Like noticing a little girl, maybe nine years old or so, from a working family, passing in James Street with a sad face.
Or a newspaper headline about a film actress — a star — formerly thought rescued but now assumed lost on the Lusitania.
Or the arcaded portico along the front of the Tavistock, which felt, in spite of obvious differences, very much like the portales of a certain hotel in Vera Cruz.
And making all this worse was the Corona portable on my desk, which I’d paced past a hundred times already tonight and kept my eyes from seeing. This time, however, I stopped. The electric bulb above the desk, wired into the gas-jet fixtures of this sixty-year-old hotel, pissed its yellow light onto a blank sheet of paper in the roller. One more story to write under a phony name.
No. I couldn’t think of it as phony. That was the point.
I was Joseph W. Hunter speaking through my Corona now. Joseph William Hunter. Formerly Josef Wilhelm Jäger, which I was keeping quiet about. From Chicago he was publishing widely in the German-language newspapers and the German-American English-language newspapers in the U.S.A. He was a damn good writer, sentence to sentence at least, though he clearly had an agenda. He was a justifier and apologist for the home country.
No. Not he. I. I was this guy Hunter. Becoming him, at least. I was still in love with mein Vaterland and anxious that my fellow Americans understood why. I was writing about the war as if America was smart to remain out of the fray. As if we were getting the wrong dope about Germany and its goals and its intentions. We had far more in common with the Germans than we did with the Brits.
It turned my stomach but it had to be done. It was quite likely, given recent events, that Christopher Cobb was known to the German Foreign Office as a dangerous man. Journalism was what I knew best as a cover identity and Germany was still courting sympathetic American journalists. Joe Hunter would be useful.
He was in the works even before my mix-up with the Huns this past spring. I’d been creating him ever since I came out of my secret service training in February speaking damn good German, the language training aided by a lifetime of intense and varied private education in the back stages and dressing rooms of the thousand theaters of my childhood and by my mother’s gene for mimicry.

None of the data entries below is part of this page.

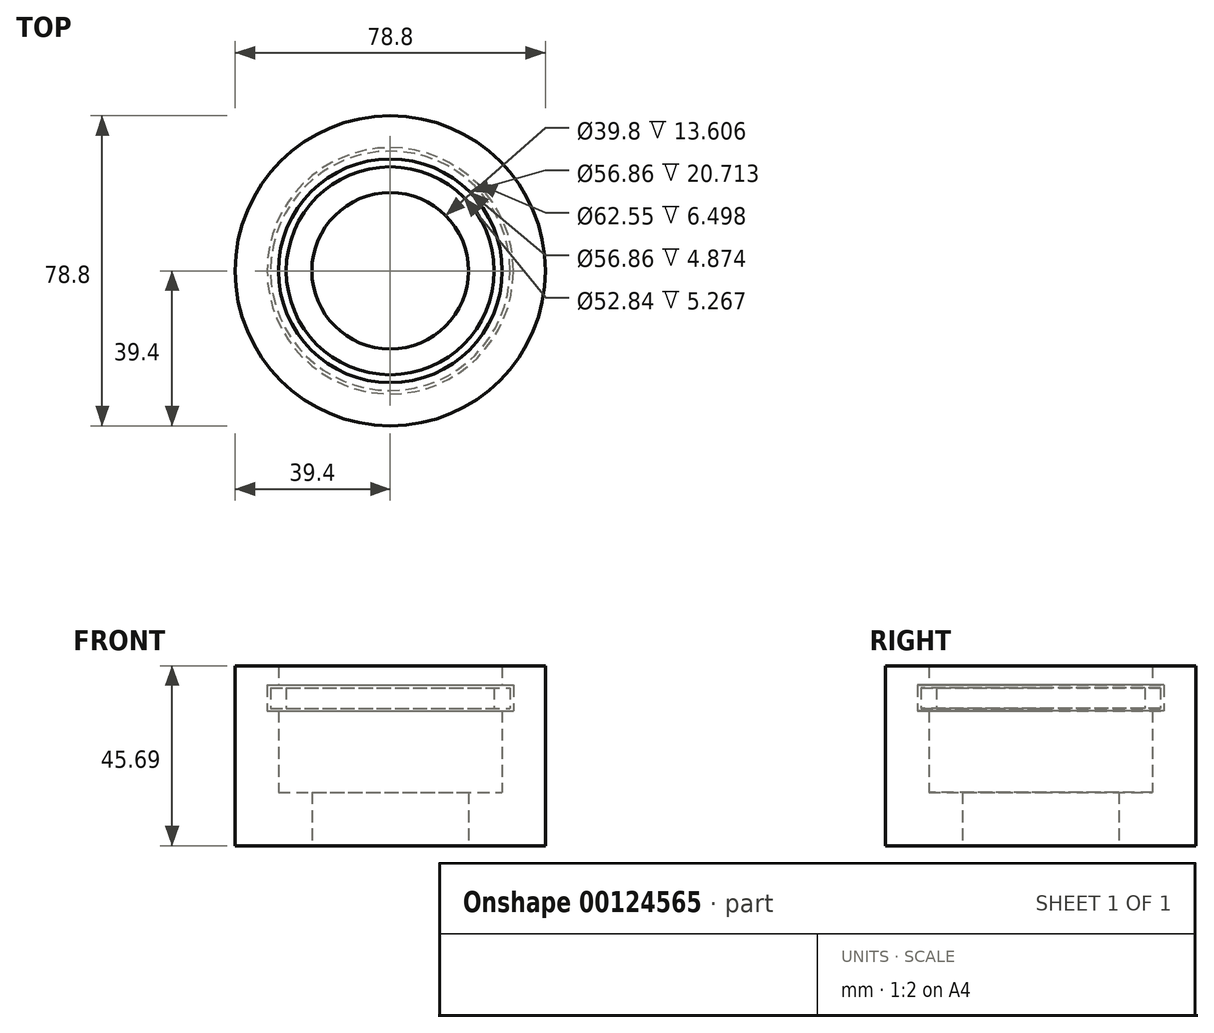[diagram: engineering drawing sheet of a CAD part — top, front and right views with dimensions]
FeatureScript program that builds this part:
annotation { "Feature Type Name" : "Feature", "Feature Type Description" : "" }
export const myFeature = defineFeature(function(context is Context, id is Id, definition is map)
    precondition{}
    {
        {
            var Q0;
            Q0=qCreatedBy(makeId("Front.planeOp"),FACE);
            var sketch = newSketch(context, id + "F0", { "sketchPlane" : qUnion([Q0])});
            skLineSegment(sketch, "E0.bottom", {"start": v(-28.43, 0) * mm, "end": v(-39.4, 0) * mm});
            skLineSegment(sketch, "E0.top", {"start": v(-28.43, 45.7) * mm, "end": v(-39.4, 45.7) * mm});
            skLineSegment(sketch, "E0.left", {"start": v(-28.43, 13.6) * mm, "end": v(-28.43, 34.32) * mm});
            skLineSegment(sketch, "E0.right", {"start": v(-39.4, 0) * mm, "end": v(-39.4, 45.7) * mm});
            skLineSegment(sketch, "E1.bottom", {"start": v(-28.43, 13.6) * mm, "end": v(-19.9, 13.6) * mm});
            skLineSegment(sketch, "E1.top", {"start": v(-28.43, 0) * mm, "end": v(-19.9, 0) * mm});
            skLineSegment(sketch, "E1.right", {"start": v(-19.9, 13.6) * mm, "end": v(-19.9, 0) * mm});
            skLineSegment(sketch, "E2.bottom", {"start": v(-28.43, 40.82) * mm, "end": v(-31.27, 40.82) * mm});
            skLineSegment(sketch, "E2.top", {"start": v(-28.43, 34.32) * mm, "end": v(-31.27, 34.32) * mm});
            skLineSegment(sketch, "E2.right", {"start": v(-31.27, 40.82) * mm, "end": v(-31.27, 34.32) * mm});
            skLineSegment(sketch, "E3.trimOffspring", {"start": v(-28.43, 40.82) * mm, "end": v(-28.43, 45.7) * mm});
            skLineSegment(sketch, "E4", {"start": v(0, 0) * mm, "end": v(0, 60.08) * mm, "construction": true});
            skLineSegment(sketch, "E5.bottom", {"start": v(-30.4, 34.87) * mm, "end": v(-26.42, 34.87) * mm});
            skLineSegment(sketch, "E5.top", {"start": v(-30.4, 40.13) * mm, "end": v(-26.42, 40.13) * mm});
            skLineSegment(sketch, "E5.left", {"start": v(-30.4, 34.87) * mm, "end": v(-30.4, 40.13) * mm});
            skLineSegment(sketch, "E5.right", {"start": v(-26.42, 34.87) * mm, "end": v(-26.42, 40.13) * mm});
            skSolve(sketch);
        }
        {
            var Q0;
            Q0=makeQuery(id+"F0.imprint","IMPRINT",FACE,{"disambiguationData":[TD([[makeQuery(id+"F0.imprint","IMPRINT",EDGE,{"derivedFrom":sQuery(id+"F0.wireOp",EDGE,"E0.bottom")}),-1.0]])]});
            var Q1;
            Q1=makeQuery(id+"F0.imprint","IMPRINT",FACE,{"disambiguationData":[TD([[makeQuery(id+"F0.imprint","IMPRINT",EDGE,{"derivedFrom":sQuery(id+"F0.wireOp",EDGE,"E5.bottom")}),1.0]])]});
            var Q2;
            Q2=sQuery(id+"F0.wireOp",EDGE,"E4");
            revolve(context, id + "F1", {"entities" : qUnion([Q0, Q1]), "axis" : qUnion([Q2]), "revolveType" : RevolveType.FULL});
        }
    });
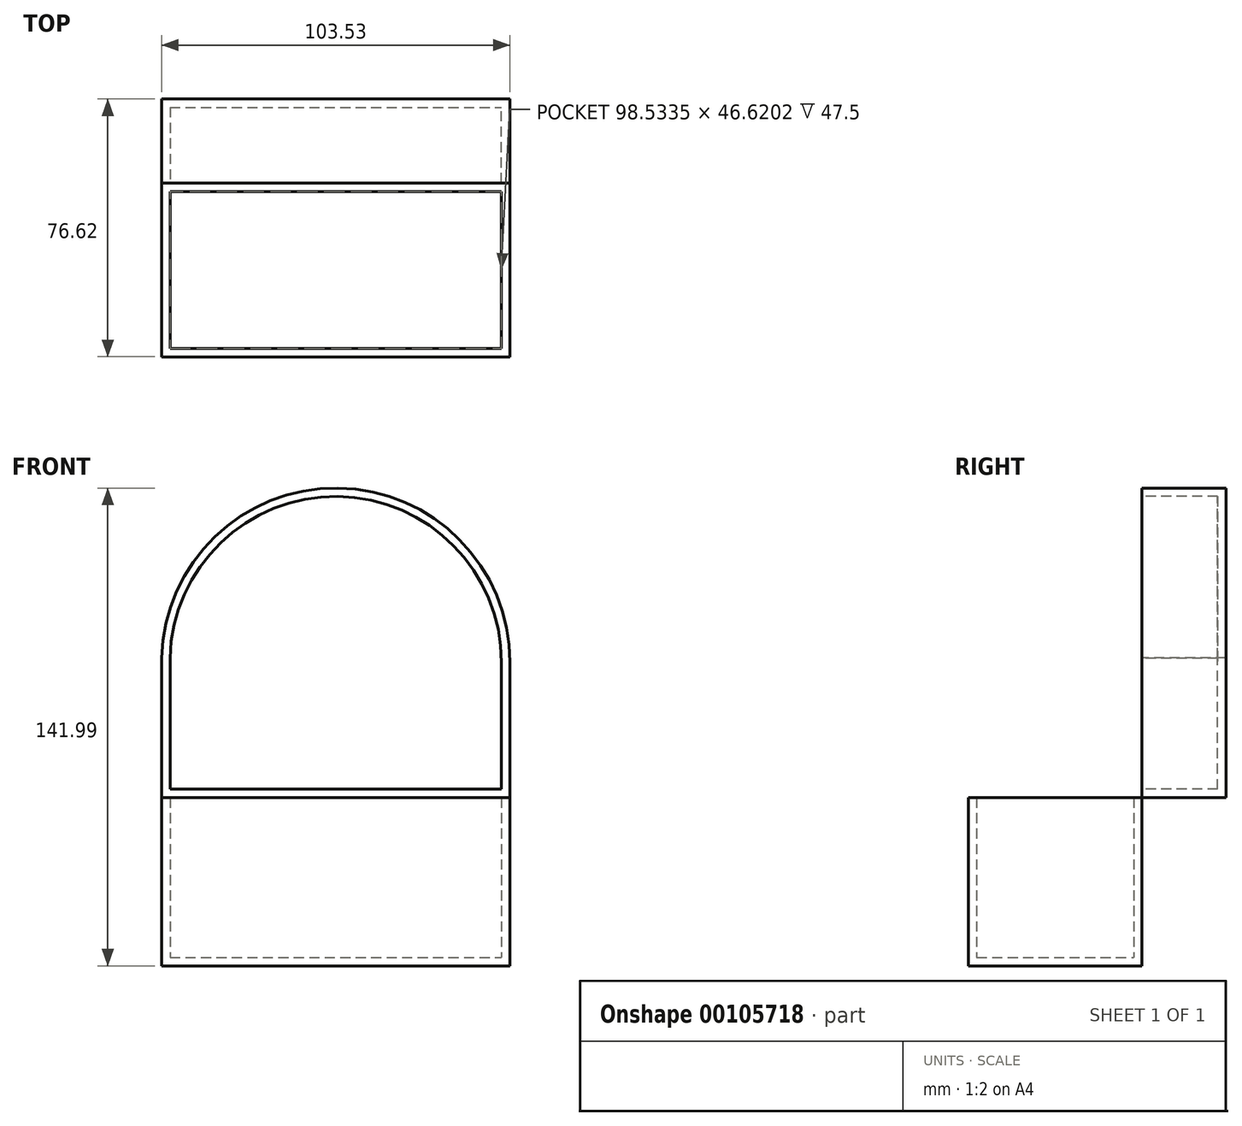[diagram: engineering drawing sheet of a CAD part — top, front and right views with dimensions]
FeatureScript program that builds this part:
annotation { "Feature Type Name" : "Feature", "Feature Type Description" : "" }
export const myFeature = defineFeature(function(context is Context, id is Id, definition is map)
    precondition{}
    {
        {
            var Q0;
            Q0=qCreatedBy(makeId("Top.planeOp"),FACE);
            var sketch = newSketch(context, id + "F0", { "sketchPlane" : qUnion([Q0])});
            skLineSegment(sketch, "E0.bottom", {"start": v(-49.86, -22.14) * mm, "end": v(53.67, -22.14) * mm});
            skLineSegment(sketch, "E0.top", {"start": v(-49.86, 29.48) * mm, "end": v(53.67, 29.48) * mm});
            skLineSegment(sketch, "E0.left", {"start": v(-49.86, -22.14) * mm, "end": v(-49.86, 29.48) * mm});
            skLineSegment(sketch, "E0.right", {"start": v(53.67, -22.14) * mm, "end": v(53.67, 29.48) * mm});
            skSolve(sketch);
        }
        {
            var Q0;
            Q0=makeQuery(id+"F0.imprint","IMPRINT",FACE,{"disambiguationData":[TD([[makeQuery(id+"F0.imprint","IMPRINT",EDGE,{"derivedFrom":sQuery(id+"F0.wireOp",EDGE,"E0.bottom")}),1.0]])]});
            extrude(context, id + "F1", {"entities" : qUnion([Q0]), "depth" : 50 * mm});
        }
        {
            var Q0;
            Q0=makeQuery(id+"F1.opExtrude","CAP_FACE",FACE,{"disambiguationData":[OSD([sQuery(id+"F0.wireOp",EDGE,"E0.bottom"),sQuery(id+"F0.wireOp",EDGE,"E0.top"),sQuery(id+"F0.wireOp",EDGE,"E0.left"),sQuery(id+"F0.wireOp",EDGE,"E0.right")])],"isStart":false});
            shell(context, id + "F2", {"entities" : qUnion([Q0]), "thickness" : 2.5 * mm});
        }
        {
            var Q0;
            Q0=makeQuery(id+"F1.opExtrude","SWEPT_FACE",FACE,{"disambiguationData":[OSD([sQuery(id+"F0.wireOp",EDGE,"E0.top")])]});
            var sketch = newSketch(context, id + "F3", { "sketchPlane" : qUnion([Q0])});
            skLineSegment(sketch, "E1", {"start": v(-53.67, 50) * mm, "end": v(-53.67, 90.22) * mm});
            skLineSegment(sketch, "E2", {"start": v(49.86, 50) * mm, "end": v(49.86, 91.46) * mm});
            skArc(sketch, "E3", {"start": v(49.86, 91.46) * mm, "mid": v(-2.52, 141.99) * mm, "end": v(-53.67, 90.22) * mm});
            skSolve(sketch);
        }
        {
            var Q0;
            Q0=makeQuery(id+"F3.imprint","IMPRINT",FACE,{"disambiguationData":[TD([[makeQuery(id+"F3.imprint","IMPRINT",EDGE,{"derivedFrom":sQuery(id+"F3.wireOp",EDGE,"E1")}),-1.0]])]});
            extrude(context, id + "F4", {"entities" : qUnion([Q0]), "depth" : 25 * mm});
        }
        {
            var Q0;
            Q0=makeQuery(id+"F4.opExtrude","CAP_FACE",FACE,{"disambiguationData":[OSD([sQuery(id+"F0.wireOp",EDGE,"E0.top"),sQuery(id+"F3.wireOp",EDGE,"E1"),sQuery(id+"F3.wireOp",EDGE,"E2"),sQuery(id+"F3.wireOp",EDGE,"E3")])],"isStart":true});
            shell(context, id + "F5", {"entities" : qUnion([Q0]), "thickness" : 2.5 * mm});
        }
    });
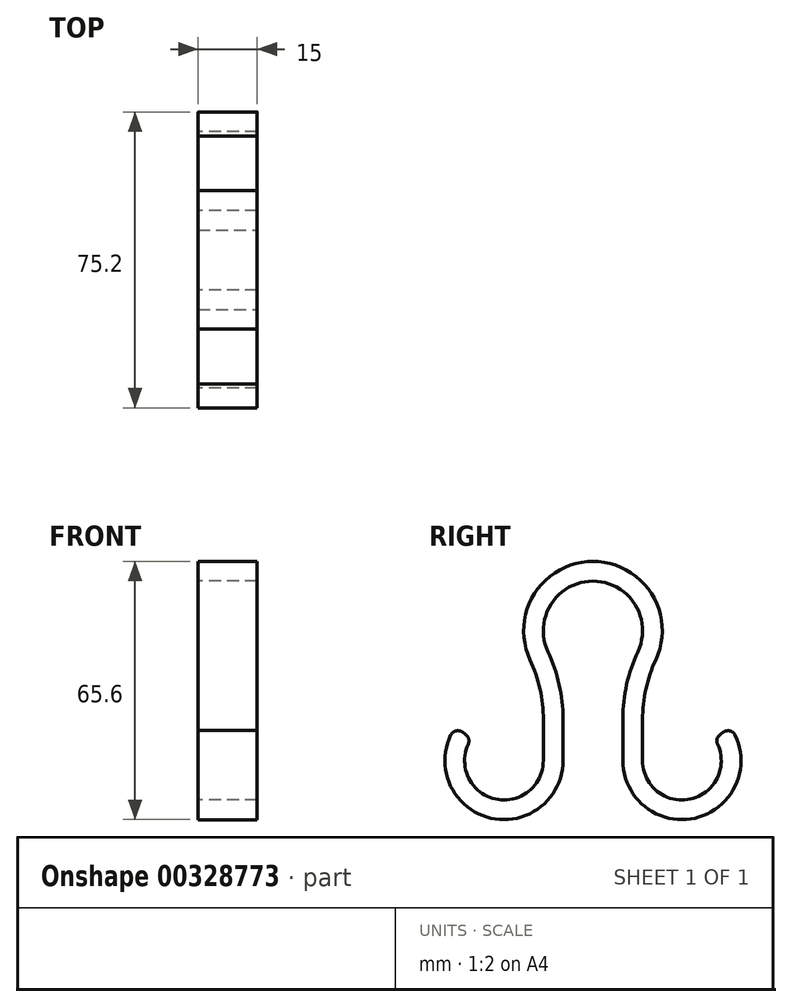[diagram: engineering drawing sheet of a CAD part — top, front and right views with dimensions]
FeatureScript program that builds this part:
annotation { "Feature Type Name" : "Feature", "Feature Type Description" : "" }
export const myFeature = defineFeature(function(context is Context, id is Id, definition is map)
    precondition{}
    {
        {
            var Q0;
            Q0=qCreatedBy(makeId("Right.planeOp"),FACE);
            var sketch = newSketch(context, id + "F0", { "sketchPlane" : qUnion([Q0])});
            skCircle(sketch, "E0", {"center": v(0, 0) * mm, "radius": 12.5 * mm, "construction": true});
            skSolve(sketch);
        }
        {
            var Q0;
            Q0=qCreatedBy(makeId("Right.planeOp"),FACE);
            var sketch = newSketch(context, id + "F1", { "sketchPlane" : qUnion([Q0])});
            skArc(sketch, "E1", {"start": v(7.6, -10.05) * mm, "mid": v(0, 12.6) * mm, "end": v(-7.6, -10.05) * mm});
            skLineSegment(sketch, "E2", {"start": v(0, 0) * mm, "end": v(0, 15.55) * mm, "construction": true});
            skLineSegment(sketch, "E3", {"start": v(-7.6, -3.8) * mm, "end": v(-7.6, -59.95) * mm, "construction": true});
            skLineSegment(sketch, "E4", {"start": v(7.6, 5.06) * mm, "end": v(7.6, -50.82) * mm, "construction": true});
            skLineSegment(sketch, "E5", {"start": v(-12.6, 0) * mm, "end": v(-12.6, -50.82) * mm, "construction": true});
            skLineSegment(sketch, "E6", {"start": v(-7.6, -10.05) * mm, "end": v(-7.6, -33) * mm});
            skArc(sketch, "E7", {"start": v(-7.6, -33) * mm, "mid": v(-27.04, -47.33) * mm, "end": v(-34.98, -24.53) * mm});
            skLineSegment(sketch, "E8", {"start": v(0, 0) * mm, "end": v(-22.6, -33) * mm, "construction": true});
            skLineSegment(sketch, "E9", {"start": v(-22.6, -33) * mm, "end": v(-39.1, -21.7) * mm, "construction": true});
            skArc(sketch, "E10.0", {"start": v(-12.6, -33) * mm, "mid": v(-25.56, -42.56) * mm, "end": v(-30.85, -27.35) * mm});
            skLineSegment(sketch, "E10.1", {"start": v(-12.6, -12.29) * mm, "end": v(-12.6, -33) * mm});
            skArc(sketch, "E10.2", {"start": v(12.6, -12.29) * mm, "mid": v(0, 17.6) * mm, "end": v(-12.6, -12.29) * mm});
            skLineSegment(sketch, "E11", {"start": v(-30.85, -27.35) * mm, "end": v(-34.98, -24.53) * mm});
            skLineSegment(sketch, "E12.MirrorCS", {"start": v(12.6, -12.29) * mm, "end": v(12.6, -33) * mm});
            skLineSegment(sketch, "E13.MirrorCS", {"start": v(30.85, -27.35) * mm, "end": v(34.98, -24.53) * mm});
            skLineSegment(sketch, "E14.MirrorCS", {"start": v(7.6, -10.05) * mm, "end": v(7.6, -33) * mm});
            skArc(sketch, "E15.MirrorCS", {"start": v(12.6, -33) * mm, "mid": v(25.56, -42.56) * mm, "end": v(30.85, -27.35) * mm});
            skArc(sketch, "E16.MirrorCS", {"start": v(7.6, -33) * mm, "mid": v(27.04, -47.33) * mm, "end": v(34.98, -24.53) * mm});
            skSolve(sketch);
        }
        {
            var Q0;
            Q0 = qSketchRegion(id + "F1", true);
            extrude(context, id + "F2", {"entities" : qUnion([Q0]), "depth" : 15 * mm});
        }
        {
            var Q0;
            Q0=makeQuery(id+"F2.opExtrude","SWEPT_EDGE",EDGE,{"disambiguationData":[OSD([sQuery(id+"F1.wireOp",EDGE,"E10.2"),sQuery(id+"F1.wireOp",EDGE,"E12.MirrorCS")])]});
            var Q1;
            Q1=makeQuery(id+"F2.opExtrude","SWEPT_EDGE",EDGE,{"disambiguationData":[OSD([sQuery(id+"F1.wireOp",EDGE,"E10.1"),sQuery(id+"F1.wireOp",EDGE,"E10.2")])]});
            fillet(context, id + "F3", {"entities" : qUnion([Q0, Q1]), "radius" : 36 * mm, "tangentPropagation" : true, "allowEdgeOverflow" : false});
        }
        {
            var Q0;
            Q0=makeQuery(id+"F2.opExtrude","SWEPT_EDGE",EDGE,{"disambiguationData":[OSD([sQuery(id+"F1.wireOp",EDGE,"E1"),sQuery(id+"F1.wireOp",EDGE,"E14.MirrorCS")])]});
            var Q1;
            Q1=makeQuery(id+"F2.opExtrude","SWEPT_EDGE",EDGE,{"disambiguationData":[OSD([sQuery(id+"F1.wireOp",EDGE,"E1"),sQuery(id+"F1.wireOp",EDGE,"E6")])]});
            fillet(context, id + "F4", {"entities" : qUnion([Q0, Q1]), "radius" : 40 * mm, "tangentPropagation" : true, "allowEdgeOverflow" : false});
        }
        {
            var Q0;
            Q0=makeQuery(id+"F2.opExtrude","SWEPT_EDGE",EDGE,{"disambiguationData":[OSD([sQuery(id+"F1.wireOp",EDGE,"E13.MirrorCS"),sQuery(id+"F1.wireOp",EDGE,"E15.MirrorCS")])]});
            var Q1;
            Q1=makeQuery(id+"F2.opExtrude","SWEPT_EDGE",EDGE,{"disambiguationData":[OSD([sQuery(id+"F1.wireOp",EDGE,"E13.MirrorCS"),sQuery(id+"F1.wireOp",EDGE,"E16.MirrorCS")])]});
            var Q2;
            Q2=makeQuery(id+"F2.opExtrude","SWEPT_EDGE",EDGE,{"disambiguationData":[OSD([sQuery(id+"F1.wireOp",EDGE,"E10.0"),sQuery(id+"F1.wireOp",EDGE,"E11")])]});
            var Q3;
            Q3=makeQuery(id+"F2.opExtrude","SWEPT_EDGE",EDGE,{"disambiguationData":[OSD([sQuery(id+"F1.wireOp",EDGE,"E7"),sQuery(id+"F1.wireOp",EDGE,"E11")])]});
            fillet(context, id + "F5", {"entities" : qUnion([Q0, Q1, Q2, Q3]), "radius" : 2 * mm, "tangentPropagation" : true, "allowEdgeOverflow" : false});
        }
    });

I’d lit the electric light with the reasonable intent of making good use of my sleeplessness. I had a story to cook up about a movement among Chicago school administrators who advocated more classes in German in anticipation of a new order in Europe. But I reconsidered. I was Cobb alone tonight. Only Cobb. I reached up and turned the key and extinguished the light.
I moved to the window and opened the heavy blackout drape. It was the newest thing in the room. Since January London faced the nightly possibility of a Zeppelin attack. Since May the attacks had come to city center and were increasing in number and bomb load. The Brits still hadn’t figured out how to defend themselves. The airships could climb faster and higher than the Sopwiths and Bleriots of the Royal Flying Corps, and the best the anti-aircraft ground defenses had were Hotchkiss six-pounders whose range was less than half the Zepps’ attack altitude. The city was defenseless.
My rooms were at the back of the hotel on the upper floor, the fourth. I looked along the parapets and chimneys of the rooftops stretching north on James Street, all of it barely visible, blacked out, as was the whole city in the overcast night.